IMF: UK should slow budget cuts if growth does not return
The government should slow the pace of budget cuts next year if UK growth does not recover, the International Monetary Fund (IMF) has said.
Its annual report on the UK says that tax rises and spending cuts introduced since spring 2010 have cut growth by a total of 2.5% over the past two years.
The IMF gave a summary of the report in May. Since then, the government has introduced growth measures, such as providing funding for lending.
The IMF praised these moves.
But it added that if growth did not pick up, other measures, such as temporary tax cuts and more means-testing of benefits, should be considered.
The IMF, which is headed by Christine Lagarde, who presented the report's summary findings in May, said: "If growth does not take off and unemployment fails to recede even after substantial further monetary stimulus and strong credit easing measures have been given time to work, the policy response should include a further slowing of fiscal consolidation."
"In particular, fiscal adjustment for 2013-14 would need to be scaled back if growth does not build momentum by early 2013."

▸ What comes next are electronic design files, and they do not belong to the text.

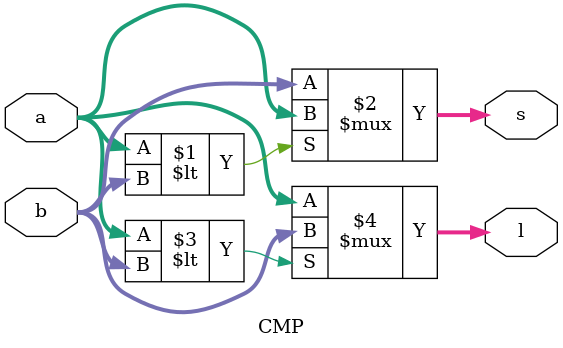
<source format=v>

module CC(
  // Input signals
    opt,
    in_n0, in_n1, in_n2, in_n3, in_n4,  
  // Output signals
    out_n
);

//================================================================
//   INPUT AND OUTPUT DECLARATION                         
//================================================================
input [3:0] in_n0, in_n1, in_n2, in_n3, in_n4;
input [2:0] opt;
output reg [9:0] out_n;                  

//================================================================
//    Wire & Registers 
//================================================================
// Declare the wire/reg you would use in your circuit
// remember 
// wire for port connection and cont. assignment
// reg for proc. assignment
reg [3:0] sort[0:17];
reg [4:0] avg1;
reg signed [4:0] norm[0:4], mul1, mul2;
reg signed [8:0] mul;
reg signed [7:0] add1;
reg signed [9:0] eq1;
reg signed [9:0] add2;
reg signed [4:0] avg2;
reg signed [9:0] eq2;

//================================================================
//    DESIGN
//================================================================

CMP c1(.a(in_n0),    .b(in_n3),    .s(sort[0]),  .l(sort[1]));
CMP c2(.a(in_n1),    .b(in_n4),    .s(sort[2]),  .l(sort[3]));
CMP c3(.a(sort[0]),  .b(in_n2),    .s(sort[4]),  .l(sort[5]));
CMP c4(.a(sort[2]),  .b(sort[1]),  .s(sort[6]),  .l(sort[7]));
CMP c5(.a(sort[4]),  .b(sort[6]),  .s(sort[8]),  .l(sort[9]));
CMP c6(.a(sort[5]),  .b(sort[3]),  .s(sort[10]), .l(sort[11]));
CMP c7(.a(sort[9]),  .b(sort[10]), .s(sort[12]), .l(sort[13]));
CMP c8(.a(sort[7]),  .b(sort[11]), .s(sort[14]), .l(sort[15]));
CMP c9(.a(sort[13]), .b(sort[14]), .s(sort[16]), .l(sort[17]));

always @(*) begin
  if(opt[0]) begin
    avg1 = (sort[8] + sort[15]) >> 1;
  end
  else begin
    avg1 = 0;
  end
end

always @(*) begin
  if(!opt[1]) begin
    norm[0] = sort[8]  - avg1;
    norm[1] = sort[12] - avg1;
    norm[2] = sort[16] - avg1;
    norm[3] = sort[17] - avg1;
    norm[4] = sort[15] - avg1;
  end
  else begin
    norm[0] = sort[15] - avg1;
    norm[1] = sort[17] - avg1;
    norm[2] = sort[16] - avg1;
    norm[3] = sort[12] - avg1;
    norm[4] = sort[8]  - avg1;
  end
end

always @(*) begin
  if(opt[2]) begin
    mul1 = norm[0];
    mul2 = norm[4];
  end
  else begin
    mul1 = norm[1];
    mul2 = norm[2];
  end
end

always @(*) begin
  mul = mul1 * mul2;
  add1 = ((norm[0] + norm[1]) + norm[2] + (norm[3] + norm[4]));
  eq1 = norm[3] * 3 - mul;
  add2 = ((norm[0] + mul) + avg2 * norm[3]);
end

always @(*) begin
  case(add1)
    -8'd19:  avg2 = -3;  -8'd18:  avg2 = -3;  -8'd17: avg2 = -3;  -8'd16: avg2 = -3;
    -8'd15:  avg2 = -3;  -8'd14:  avg2 = -2;  -8'd13: avg2 = -2;  -8'd12: avg2 = -2; -8'd11:  avg2 = -2;
    -8'd10:  avg2 = -2;  -8'd9:   avg2 = -1;  -8'd8:  avg2 = -1;  -8'd7:  avg2 = -1; -8'd6:   avg2 = -1;
    -8'd5:   avg2 = -1;  -8'd4:   avg2 =  0;  -8'd3:  avg2 =  0;  -8'd2:  avg2 =  0; -8'd1:   avg2 =  0; 
     8'd0:   avg2 =  0;   8'd1:   avg2 =  0;   8'd2:  avg2 =  0;   8'd3:  avg2 =  0;  8'd4:   avg2 =  0;
     8'd5:   avg2 =  1;   8'd6:   avg2 =  1;   8'd7:  avg2 =  1;   8'd8:  avg2 =  1;  8'd9:   avg2 =  1;
     8'd10:  avg2 =  2;   8'd11:  avg2 =  2;   8'd12: avg2 =  2;   8'd13: avg2 =  2;  8'd14:  avg2 =  2;
     8'd15:  avg2 =  3;   8'd16:  avg2 =  3;   8'd17: avg2 =  3;   8'd18: avg2 =  3;  8'd19:  avg2 =  3;
     8'd20:  avg2 =  4;   8'd21:  avg2 =  4;   8'd22: avg2 =  4;   8'd23: avg2 =  4;  8'd24:  avg2 =  4;
     8'd25:  avg2 =  5;   8'd26:  avg2 =  5;   8'd27: avg2 =  5;   8'd28: avg2 =  5;  8'd29:  avg2 =  5;
     8'd30:  avg2 =  6;   8'd31:  avg2 =  6;   8'd32: avg2 =  6;   8'd33: avg2 =  6;  8'd34:  avg2 =  6;
     8'd35:  avg2 =  7;   8'd36:  avg2 =  7;   8'd37: avg2 =  7;   8'd38: avg2 =  7;  8'd39:  avg2 =  7;
     8'd40:  avg2 =  8;   8'd41:  avg2 =  8;   8'd42: avg2 =  8;   8'd43: avg2 =  8;  8'd44:  avg2 =  8;
     8'd45:  avg2 =  9;   8'd46:  avg2 =  9;   8'd47: avg2 =  9;   8'd48: avg2 =  9;  8'd49:  avg2 =  9;
     8'd50:  avg2 =  10;  8'd51:  avg2 =  10;  8'd52: avg2 =  10;  8'd53: avg2 =  10; 8'd54:  avg2 =  10;
     8'd55:  avg2 =  11;  8'd56:  avg2 =  11;  8'd57: avg2 =  11;  8'd58: avg2 =  11; 8'd59:  avg2 =  11;
     8'd60:  avg2 =  12;  8'd61:  avg2 =  12;  8'd62: avg2 =  12;  8'd63: avg2 =  12; 8'd64:  avg2 =  12;
     8'd65:  avg2 =  13;  8'd66:  avg2 =  13;  8'd67: avg2 =  13;  8'd68: avg2 =  13; default : avg2 = 0;
  endcase
end

always @(*) begin
  case(add2)
    -10'd50:  eq2 = -16; -10'd49:  eq2 = -16; -10'd48:  eq2 = -16;
    -10'd47:  eq2 = -15; -10'd46:  eq2 = -15; -10'd45:  eq2 = -15;
    -10'd44:  eq2 = -14; -10'd43:  eq2 = -14; -10'd42:  eq2 = -14;
    -10'd41:  eq2 = -13; -10'd40:  eq2 = -13; -10'd39:  eq2 = -13;
    -10'd38:  eq2 = -12; -10'd37:  eq2 = -12; -10'd36:  eq2 = -12;
    -10'd35:  eq2 = -11; -10'd34:  eq2 = -11; -10'd33:  eq2 = -11;
    -10'd32:  eq2 = -10; -10'd31:  eq2 = -10; -10'd30:  eq2 = -10;
    -10'd29:  eq2 = -9;  -10'd28:  eq2 = -9;  -10'd27:  eq2 = -9;
    -10'd26:  eq2 = -8;  -10'd25:  eq2 = -8;  -10'd24:  eq2 = -8;
    -10'd23:  eq2 = -7;  -10'd22:  eq2 = -7;  -10'd21:  eq2 = -7;
    -10'd20:  eq2 = -6;  -10'd19:  eq2 = -6;  -10'd18:  eq2 = -6;
    -10'd17:  eq2 = -5;  -10'd16:  eq2 = -5;  -10'd15:  eq2 = -5;
    -10'd14:  eq2 = -4;  -10'd13:  eq2 = -4;  -10'd12:  eq2 = -4;
    -10'd11:  eq2 = -3;  -10'd10:  eq2 = -3;  -10'd9:   eq2 = -3;
    -10'd8:   eq2 = -2;  -10'd7:   eq2 = -2;  -10'd6:   eq2 = -2;
    -10'd5:   eq2 = -1;  -10'd4:   eq2 = -1;  -10'd3:   eq2 = -1;
    -10'd2:   eq2 =  0;  -10'd1:   eq2 =  0;   10'd0:   eq2 =  0;
     10'd1:   eq2 =  0;   10'd2:   eq2 =  0;   
     10'd3:   eq2 =  1;   10'd4:   eq2 =  1;   10'd5:   eq2 =  1;   
     10'd6:   eq2 =  2;   10'd7:   eq2 =  2;   10'd8:   eq2 =  2;
     10'd9:   eq2 =  3;   10'd10:  eq2 =  3;   10'd11:  eq2 =  3;
     10'd12:  eq2 =  4;   10'd13:  eq2 =  4;   10'd14:  eq2 =  4;
     10'd15:  eq2 =  5;   10'd16:  eq2 =  5;   10'd17:  eq2 =  5;
     10'd18:  eq2 =  6;   10'd19:  eq2 =  6;   10'd20:  eq2 =  6;
     10'd21:  eq2 =  7;   10'd22:  eq2 =  7;   10'd23:  eq2 =  7;
     10'd24:  eq2 =  8;   10'd25:  eq2 =  8;   10'd26:  eq2 =  8;
     10'd27:  eq2 =  9;   10'd28:  eq2 =  9;   10'd29:  eq2 =  9;
     10'd30:  eq2 =  10;  10'd31:  eq2 =  10;  10'd32:  eq2 =  10;
     10'd33:  eq2 =  11;  10'd34:  eq2 =  11;  10'd35:  eq2 =  11;
     10'd36:  eq2 =  12;  10'd37:  eq2 =  12;  10'd38:  eq2 =  12;
     10'd39:  eq2 =  13;  10'd40:  eq2 =  13;  10'd41:  eq2 =  13;
     10'd42:  eq2 =  14;  10'd43:  eq2 =  14;  10'd44:  eq2 =  14;
     10'd45:  eq2 =  15;  10'd46:  eq2 =  15;  10'd47:  eq2 =  15;
     10'd48:  eq2 =  16;  10'd49:  eq2 =  16;  10'd50:  eq2 =  16;
     10'd51:  eq2 =  17;  10'd52:  eq2 =  17;  10'd53:  eq2 =  17;
     10'd54:  eq2 =  18;  10'd55:  eq2 =  18;  10'd56:  eq2 =  18;
     10'd57:  eq2 =  19;  10'd58:  eq2 =  19;  10'd59:  eq2 =  19;
     10'd60:  eq2 =  20;  10'd61:  eq2 =  20;  10'd62:  eq2 =  20;
     10'd63:  eq2 =  21;  10'd64:  eq2 =  21;  10'd65:  eq2 =  21;
     10'd66:  eq2 =  22;  10'd67:  eq2 =  22;  10'd68:  eq2 =  22;
     10'd69:  eq2 =  23;  10'd70:  eq2 =  23;  10'd71:  eq2 =  23;
     10'd72:  eq2 =  24;  10'd73:  eq2 =  24;  10'd74:  eq2 =  24;
     10'd75:  eq2 =  25;  10'd76:  eq2 =  25;  10'd77:  eq2 =  25;
     10'd78:  eq2 =  26;  10'd79:  eq2 =  26;  10'd80:  eq2 =  26;
     10'd81:  eq2 =  27;  10'd82:  eq2 =  27;  10'd83:  eq2 =  27;
     10'd84:  eq2 =  28;  10'd85:  eq2 =  28;  10'd86:  eq2 =  28;
     10'd87:  eq2 =  29;  10'd88:  eq2 =  29;  10'd89:  eq2 =  29;
     10'd90:  eq2 =  30;  10'd91:  eq2 =  30;  10'd92:  eq2 =  30;
     10'd93:  eq2 =  31;  10'd94:  eq2 =  31;  10'd95:  eq2 =  31;
     10'd96:  eq2 =  32;  10'd97:  eq2 =  32;  10'd98:  eq2 =  32;
     10'd99:  eq2 =  33;  10'd100: eq2 =  33;  10'd101: eq2 =  33;
     10'd102: eq2 =  34;  10'd103: eq2 =  34;  10'd104: eq2 =  34;
     10'd105: eq2 =  35;  10'd106: eq2 =  35;  10'd107: eq2 =  35;
     10'd108: eq2 =  36;  10'd109: eq2 =  36;  10'd110: eq2 =  36;
     10'd111: eq2 =  37;  10'd112: eq2 =  37;  10'd113: eq2 =  37;
     10'd114: eq2 =  38;  10'd115: eq2 =  38;  10'd116: eq2 =  38;
     10'd117: eq2 =  39;  10'd118: eq2 =  39;  10'd119: eq2 =  39;
     10'd120: eq2 =  40;  10'd121: eq2 =  40;  10'd122: eq2 =  40;
     10'd123: eq2 =  41;  10'd124: eq2 =  41;  10'd125: eq2 =  41;
     10'd126: eq2 =  42;  10'd127: eq2 =  42;  10'd128: eq2 =  42;
     10'd129: eq2 =  43;  10'd130: eq2 =  43;  10'd131: eq2 =  43;
     10'd132: eq2 =  44;  10'd133: eq2 =  44;  10'd134: eq2 =  44;
     10'd135: eq2 =  45;  10'd136: eq2 =  45;  10'd137: eq2 =  45;
     10'd138: eq2 =  46;  10'd139: eq2 =  46;  10'd140: eq2 =  46;
     10'd141: eq2 =  47;  10'd142: eq2 =  47;  10'd143: eq2 =  47;
     10'd144: eq2 =  48;  10'd145: eq2 =  48;  10'd146: eq2 =  48;
     10'd147: eq2 =  49;  10'd148: eq2 =  49;  10'd149: eq2 =  49;
     10'd150: eq2 =  50;  10'd151: eq2 =  50;  10'd152: eq2 =  50;
     10'd153: eq2 =  51;  10'd154: eq2 =  51;  10'd155: eq2 =  51;
     10'd156: eq2 =  52;  10'd157: eq2 =  52;  10'd158: eq2 =  52;
     10'd159: eq2 =  53;  10'd160: eq2 =  53;  10'd161: eq2 =  53;
     10'd162: eq2 =  54;  10'd163: eq2 =  54;  10'd164: eq2 =  54;
     10'd165: eq2 =  55;  10'd166: eq2 =  55;  10'd167: eq2 =  55;
     10'd168: eq2 =  56;  10'd169: eq2 =  56;  10'd170: eq2 =  56;
     10'd171: eq2 =  57;  10'd172: eq2 =  57;  10'd173: eq2 =  57;
     10'd174: eq2 =  58;  10'd175: eq2 =  58;  10'd176: eq2 =  58;
     10'd177: eq2 =  59;  10'd178: eq2 =  59;  10'd179: eq2 =  59;
     10'd180: eq2 =  60;  10'd181: eq2 =  60;  10'd182: eq2 =  60;
     10'd183: eq2 =  61;  10'd184: eq2 =  61;  10'd185: eq2 =  61;
     10'd186: eq2 =  62;  10'd187: eq2 =  62;  10'd188: eq2 =  62;
     10'd189: eq2 =  63;  10'd190: eq2 =  63;  10'd191: eq2 =  63;
     10'd192: eq2 =  64;  10'd193: eq2 =  64;  10'd194: eq2 =  64;
     10'd195: eq2 =  65;  10'd196: eq2 =  65;  10'd197: eq2 =  65;
     10'd198: eq2 =  66;  10'd199: eq2 =  66;  10'd200: eq2 =  66;
     10'd201: eq2 =  67;  10'd202: eq2 =  67;  10'd203: eq2 =  67;
     10'd204: eq2 =  68;  10'd205: eq2 =  68;  10'd206: eq2 =  68;
     10'd207: eq2 =  69;  10'd208: eq2 =  69;  10'd209: eq2 =  69;
     10'd210: eq2 =  70;  10'd211: eq2 =  70;  10'd212: eq2 =  70;
     10'd213: eq2 =  71;  10'd214: eq2 =  71;  10'd215: eq2 =  71;
     10'd216: eq2 =  72;  10'd217: eq2 =  72;  10'd218: eq2 =  72;
     10'd219: eq2 =  73;  10'd220: eq2 =  73;  10'd221: eq2 =  73;
     10'd222: eq2 =  74;  10'd223: eq2 =  74;  10'd224: eq2 =  74;
     10'd225: eq2 =  75;  10'd226: eq2 =  75;  10'd227: eq2 =  75;
     10'd228: eq2 =  76;  10'd229: eq2 =  76;  10'd230: eq2 =  76;
     10'd231: eq2 =  77;  10'd232: eq2 =  77;  10'd233: eq2 =  77;
     10'd234: eq2 =  78;  10'd235: eq2 =  78;  10'd236: eq2 =  78;
     10'd237: eq2 =  79;  10'd238: eq2 =  79;  10'd239: eq2 =  79;
     10'd240: eq2 =  80;  10'd241: eq2 =  80;  10'd242: eq2 =  80;
     10'd243: eq2 =  81;  10'd244: eq2 =  81;  10'd245: eq2 =  81;
     10'd246: eq2 =  82;  10'd247: eq2 =  82;  10'd248: eq2 =  82;
     10'd249: eq2 =  83;  10'd250: eq2 =  83;  10'd251: eq2 =  83;
     10'd252: eq2 =  84;  10'd253: eq2 =  84;  10'd254: eq2 =  84;
     10'd255: eq2 =  85;  10'd256: eq2 =  85;  10'd257: eq2 =  85;
     10'd258: eq2 =  86;  10'd259: eq2 =  86;  10'd260: eq2 =  86;
     10'd261: eq2 =  87;  10'd262: eq2 =  87;  10'd263: eq2 =  87;
     10'd264: eq2 =  88;  10'd265: eq2 =  88;  10'd266: eq2 =  88;
     10'd267: eq2 =  89;  10'd268: eq2 =  89;  10'd269: eq2 =  89;
     10'd270: eq2 =  90;  10'd271: eq2 =  90;  10'd272: eq2 =  90;
     10'd273: eq2 =  91;  10'd274: eq2 =  91;  10'd275: eq2 =  91;
     10'd276: eq2 =  92;  10'd277: eq2 =  92;  10'd278: eq2 =  92;
     10'd279: eq2 =  93;  10'd280: eq2 =  93;  10'd281: eq2 =  93;
     10'd282: eq2 =  94;  10'd283: eq2 =  94;  10'd284: eq2 =  94;
     10'd285: eq2 =  95;  10'd286: eq2 =  95;  10'd287: eq2 =  95;
     10'd288: eq2 =  96;  10'd289: eq2 =  96;  10'd290: eq2 =  96;
     10'd291: eq2 =  97;  10'd292: eq2 =  97;  10'd293: eq2 =  97;
     10'd294: eq2 =  98;  10'd295: eq2 =  98;  10'd296: eq2 =  98;
     10'd297: eq2 =  99;  10'd298: eq2 =  99;  10'd299: eq2 =  99;
     10'd300: eq2 =  100; 10'd301: eq2 =  100; 10'd302: eq2 =  100;
     10'd303: eq2 =  101; 10'd304: eq2 =  101; 10'd305: eq2 =  101;
     10'd306: eq2 =  102; 10'd307: eq2 =  102; 10'd308: eq2 =  102;
     10'd309: eq2 =  103; 10'd310: eq2 =  103; 10'd311: eq2 =  103;
     10'd312: eq2 =  104; 10'd313: eq2 =  104; 10'd314: eq2 =  104;
     10'd315: eq2 =  105; 10'd316: eq2 =  105; 10'd317: eq2 =  105;
     10'd318: eq2 =  106; 10'd319: eq2 =  106; 10'd320: eq2 =  106;
     10'd321: eq2 =  107; 10'd322: eq2 =  107; 10'd323: eq2 =  107;
     10'd324: eq2 =  108; 10'd325: eq2 =  108; 10'd326: eq2 =  108;
     10'd327: eq2 =  109; 10'd328: eq2 =  109; 10'd329: eq2 =  109;
     10'd330: eq2 =  110; 10'd331: eq2 =  110; 10'd332: eq2 =  110;
     10'd333: eq2 =  111; 10'd334: eq2 =  111; 10'd335: eq2 =  111;
     10'd336: eq2 =  112; 10'd337: eq2 =  112; 10'd338: eq2 =  112;
     10'd339: eq2 =  113; 10'd340: eq2 =  113; 10'd341: eq2 =  113;
     10'd342: eq2 =  114; 10'd343: eq2 =  114; 10'd344: eq2 =  114;
     10'd345: eq2 =  115; 10'd346: eq2 =  115; 10'd347: eq2 =  115;
     10'd348: eq2 =  116; 10'd349: eq2 =  116; 10'd350: eq2 =  116;
     10'd351: eq2 =  117; 10'd352: eq2 =  117; 10'd353: eq2 =  117;
     10'd354: eq2 =  118; 10'd355: eq2 =  118; 10'd356: eq2 =  118;
     10'd357: eq2 =  119; 10'd358: eq2 =  119; 10'd359: eq2 =  119;
     10'd360: eq2 =  120; 10'd361: eq2 =  120; 10'd362: eq2 =  120;
     10'd363: eq2 =  121; 10'd364: eq2 =  121; 10'd365: eq2 =  121;
     10'd366: eq2 =  122; 10'd367: eq2 =  122; 10'd368: eq2 =  122;
     10'd369: eq2 =  123; 10'd370: eq2 =  123; 10'd371: eq2 =  123;
     10'd372: eq2 =  124; 10'd373: eq2 =  124; 10'd374: eq2 =  124;
     10'd375: eq2 =  125; 10'd376: eq2 =  125; 10'd377: eq2 =  125;
     10'd378: eq2 =  126; 10'd379: eq2 =  126; 10'd380: eq2 =  126;
     10'd381: eq2 =  127; 10'd382: eq2 =  127; 10'd383: eq2 =  127;
     10'd384: eq2 =  128; 10'd385: eq2 =  128; 10'd386: eq2 =  128;
     10'd387: eq2 =  129; 10'd388: eq2 =  129; 10'd389: eq2 =  129;
     10'd390: eq2 =  130; 10'd391: eq2 =  130; 10'd392: eq2 =  130;
     10'd393: eq2 =  131; 10'd394: eq2 =  131; 10'd395: eq2 =  131;
     10'd396: eq2 =  132; 10'd397: eq2 =  132; 10'd398: eq2 =  132;
     10'd399: eq2 =  133; 10'd400: eq2 =  133; 10'd401: eq2 =  133;
     10'd402: eq2 =  134; 10'd403: eq2 =  134; 10'd404: eq2 =  134;
     10'd405: eq2 =  135; 10'd406: eq2 =  135; 10'd407: eq2 =  135;
     10'd408: eq2 =  136; 10'd409: eq2 =  136; 10'd410: eq2 =  136;
     10'd411: eq2 =  137; 10'd412: eq2 =  137; 10'd413: eq2 =  137;
     10'd414: eq2 =  138; 10'd415: eq2 =  138; 10'd416: eq2 =  138;
     10'd417: eq2 =  139; 10'd418: eq2 =  139; 10'd419: eq2 =  139;
     default: eq2 =  0;
  endcase
end

always @(*) begin
  if(opt[2]) begin
    if(eq1[9]) begin
      out_n = -eq1;
    end
    else begin
      out_n = eq1;
    end
  end
  else begin
    out_n = eq2;
  end
end

endmodule

//================================================================
//    Self Define Module
//================================================================
module CMP(
  // Input signals
    a, b,
  // Output signals
    s, l
);

input  [3:0] a, b;
output [3:0] s, l;

assign s = (a < b)? a : b;
assign l = (a < b)? b : a;

endmodule

</source>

It added that further slowing of consolidation was likely to mean the government would renege on its debt target but that this was "unlikely to trigger major market turmoil".
A spokesman for the Treasury said: "The IMF have repeated their advice that Britain's fiscal plans are appropriate, that we are right to support the economy through monetary and credit easing as well as government guarantees for infrastructure."
Shadow chancellor Ed Balls said the report showed the government needed to act: "This is a very serious warning to the Chancellor that urgent action to boost jobs and growth is needed."
The UK is back in recession after the economy shrank by 0.4% in the final quarter of 2011 and by 0.3% in the first three months of this year.
On Monday, the IMF lowered its growth forecasts for the UK to 0.2% in 2012 and 1.4% in 2013. In the spring, it had forecast growth of 0.8% this year and 2% next year.
In its annual report the IMF said that the UK faced "significant challenges" from a stalling recovery, high unemployment and threats from the eurozone.
But it also said that substantial progress had been made towards achieving a more sustainable budgetary position.
Earlier this month, the Bank of England's Monetary Policy Committee (MPC) voted to increase its quantitative easing (QE) programme by £50bn, taking the total stimulus to £375bn
Under QE, the Bank buys government bonds, hoping to create beneficial knock-on effects for the economy.
The IMF's report was finished before the Bank's action, which was called "meaningful" by IMF executive Ajai Chopra in a news conference held on Thursday afternoon.
The MPC also discussed the possibility of interest rate cuts, but voted unanimously to keep rates at the record low of 0.5%, where they have stood for more than three years.
The IMF said that in explaining its past decisions not to cut the rate further, the MPC had cited concerns that a cut may reduce activity in money markets.
"However, policy rates of 0.25% or less prevail in the US and Japan and have not produced adverse side effects of a sufficient magnitude to prod a policy reversal," the IMF said.